JM ==I presume you mean "seconds since the epoch". You don't need to
do that.
HS ==I assume I will need to break it
up into a time_t struct and use mktime.
JM ==You assume wrongly. The time module exists (IMVHO) solely as a
crutch for people who are converting C etc code that uses the time.h
functions from the C standard library. If you are starting off from
scratch, use the Python datetime module -- especially if you need to
store and manipulate pre-1970 dates; e.g. the date of birth of anyone
aged more than about 37.5 years :-)
HS ==Two questions if you will
please:
Is there a way to use multiple separator characters for split similar
to awk's [|] style?
JM ==Only if you can find such a way in the manual.

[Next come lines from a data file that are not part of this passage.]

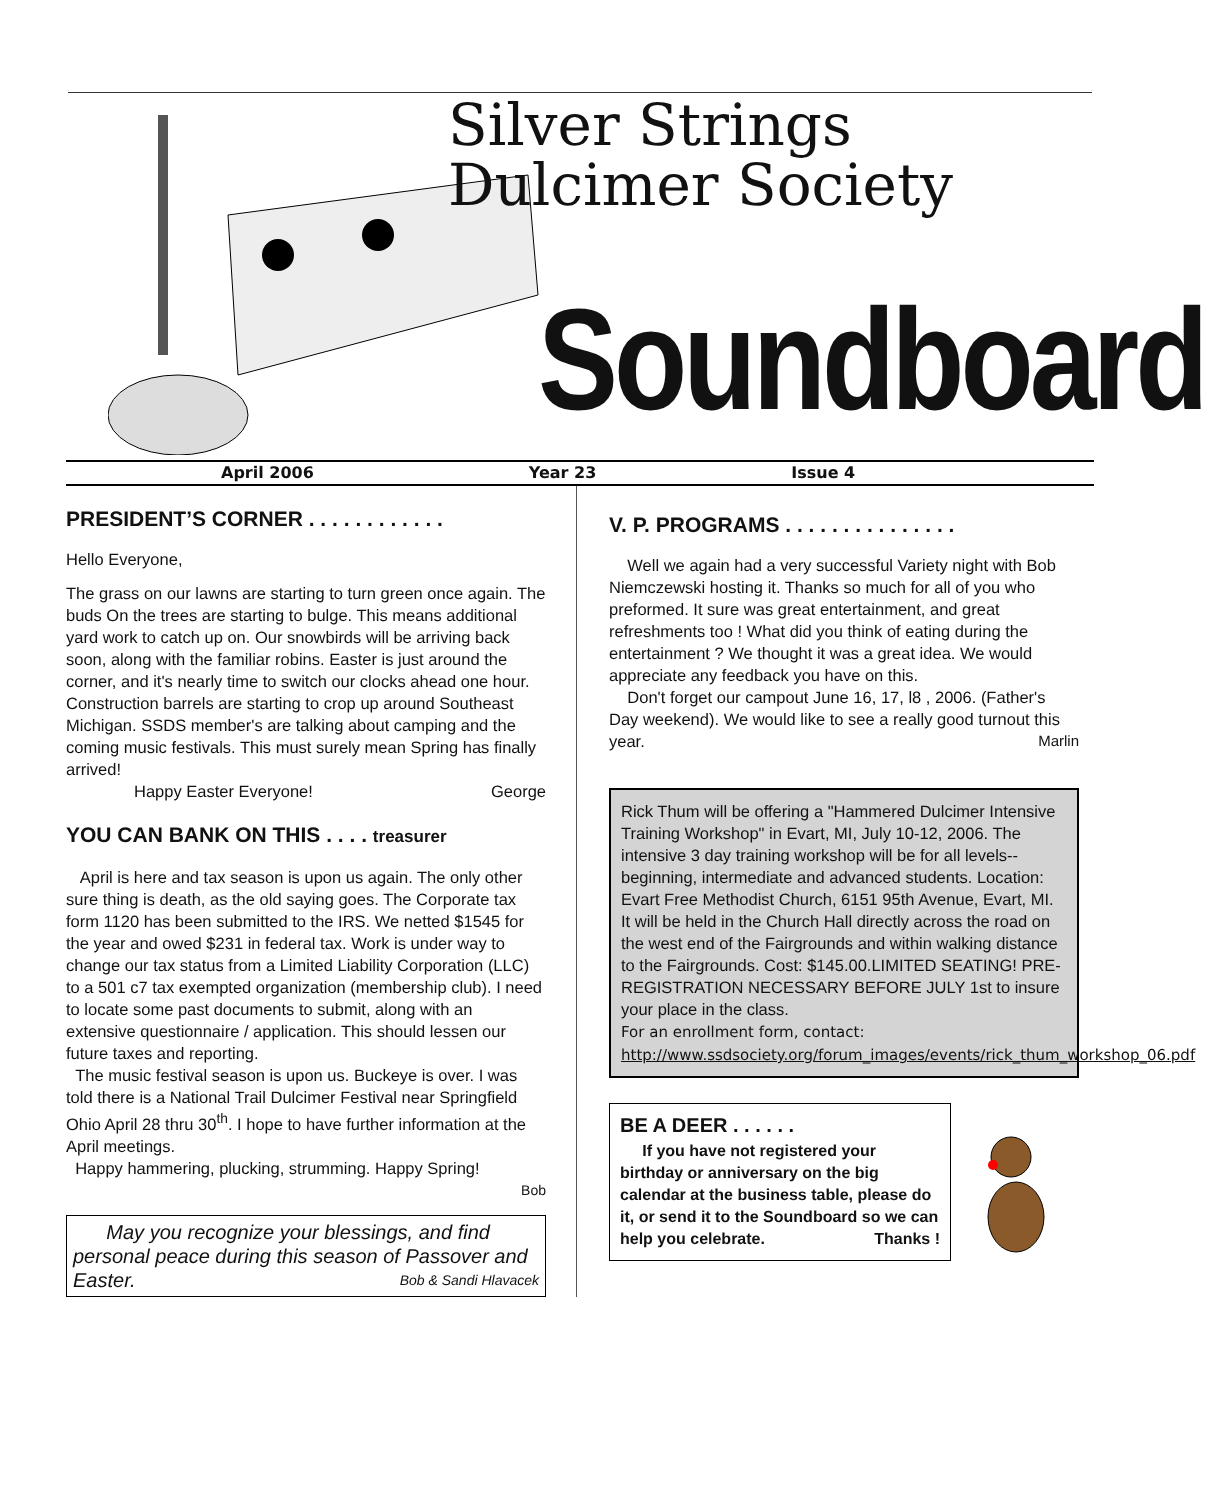Silver Strings
Dulcimer Society
Soundboard
April 2006 Year 23 Issue 4
PRESIDENT’S CORNER . . . . . . . . . . . .
Hello Everyone,
The grass on our lawns are starting to turn green once again. The buds On the trees are starting to bulge. This means additional yard work to catch up on. Our snowbirds will be arriving back soon, along with the familiar robins. Easter is just around the corner, and it's nearly time to switch our clocks ahead one hour. Construction barrels are starting to crop up around Southeast Michigan. SSDS member's are talking about camping and the coming music festivals. This must surely mean Spring has finally arrived!
Happy Easter Everyone! George
YOU CAN BANK ON THIS . . . . treasurer
April is here and tax season is upon us again. The only other sure thing is death, as the old saying goes. The Corporate tax form 1120 has been submitted to the IRS. We netted $1545 for the year and owed $231 in federal tax. Work is under way to change our tax status from a Limited Liability Corporation (LLC) to a 501 c7 tax exempted organization (membership club). I need to locate some past documents to submit, along with an extensive questionnaire / application. This should lessen our future taxes and reporting.
The music festival season is upon us. Buckeye is over. I was told there is a National Trail Dulcimer Festival near Springfield Ohio April 28 thru 30<sup>th</sup>. I hope to have further information at the April meetings.
Happy hammering, plucking, strumming. Happy Spring!
Bob
May you recognize your blessings, and find personal peace during this season of Passover and Easter. Bob & Sandi Hlavacek
V. P. PROGRAMS . . . . . . . . . . . . . . .
Well we again had a very successful Variety night with Bob Niemczewski hosting it. Thanks so much for all of you who preformed. It sure was great entertainment, and great refreshments too ! What did you think of eating during the entertainment ? We thought it was a great idea. We would appreciate any feedback you have on this.
Don't forget our campout June 16, 17, l8 , 2006. (Father's Day weekend). We would like to see a really good turnout this year. Marlin
Rick Thum will be offering a "Hammered Dulcimer Intensive Training Workshop" in Evart, MI, July 10-12, 2006. The intensive 3 day training workshop will be for all levels--beginning, intermediate and advanced students. Location: Evart Free Methodist Church, 6151 95th Avenue, Evart, MI. It will be held in the Church Hall directly across the road on the west end of the Fairgrounds and within walking distance to the Fairgrounds. Cost: $145.00.LIMITED SEATING! PRE-REGISTRATION NECESSARY BEFORE JULY 1st to insure your place in the class.
For an enrollment form, contact:
http://www.ssdsociety.org/forum_images/events/rick_thum_workshop_06.pdf
BE A DEER . . . . . .
If you have not registered your birthday or anniversary on the big calendar at the business table, please do it, or send it to the Soundboard so we can help you celebrate. Thanks !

HS ==Could you point to an example of a python time_t struct?
JM ==Python doesn't have that; it's a C concept
HS ==05/11/2007 15:30
[second message]
HS== Could you point to an example of a python time_t struct?
Or maybe that should be a tm struct???
JM ==See previous answer.
[third message]
HS ==Sorry, reading a little closer I see that the time tuple is
apparently
an ordinary list.
JM ==Huh? A tuple is a tuple. A tuple is not a list, not even a very
extraordinary one.
If you are desperate to use the time module, try this:
>>import time
s = "05/11/2007 15:30"
fmt = "%m/%d/%Y %H:%M"
# Given the current date, I'm presuming that your example indicates
that you adhere to the "month-first-contrary-to-common-sense"
religion :-)
>>time.strptime(s, fmt)
(2007, 5, 11, 15, 30, 0, 4, 131, -1)
otherwise:
>>import datetime
d1 = datetime.datetime.strptime(s, fmt)
d1
datetime.datetime(2007, 5, 11, 15, 30)
>>d2 = datetime.datetime(2007, 5, 1)
d2
datetime.datetime(2007, 5, 1, 0, 0)
>>delta = d1 - d2
delta
datetime.timedelta(10, 55800)
>>days_diff = delta.days + delta.seconds / 60. / 60. / 24.
days_diff
10.645833333333334
Do read the datetime module documentation for more info ... in
particular the timedelta object has a microseconds attribute; in
general there is a whole heap of functionality in there.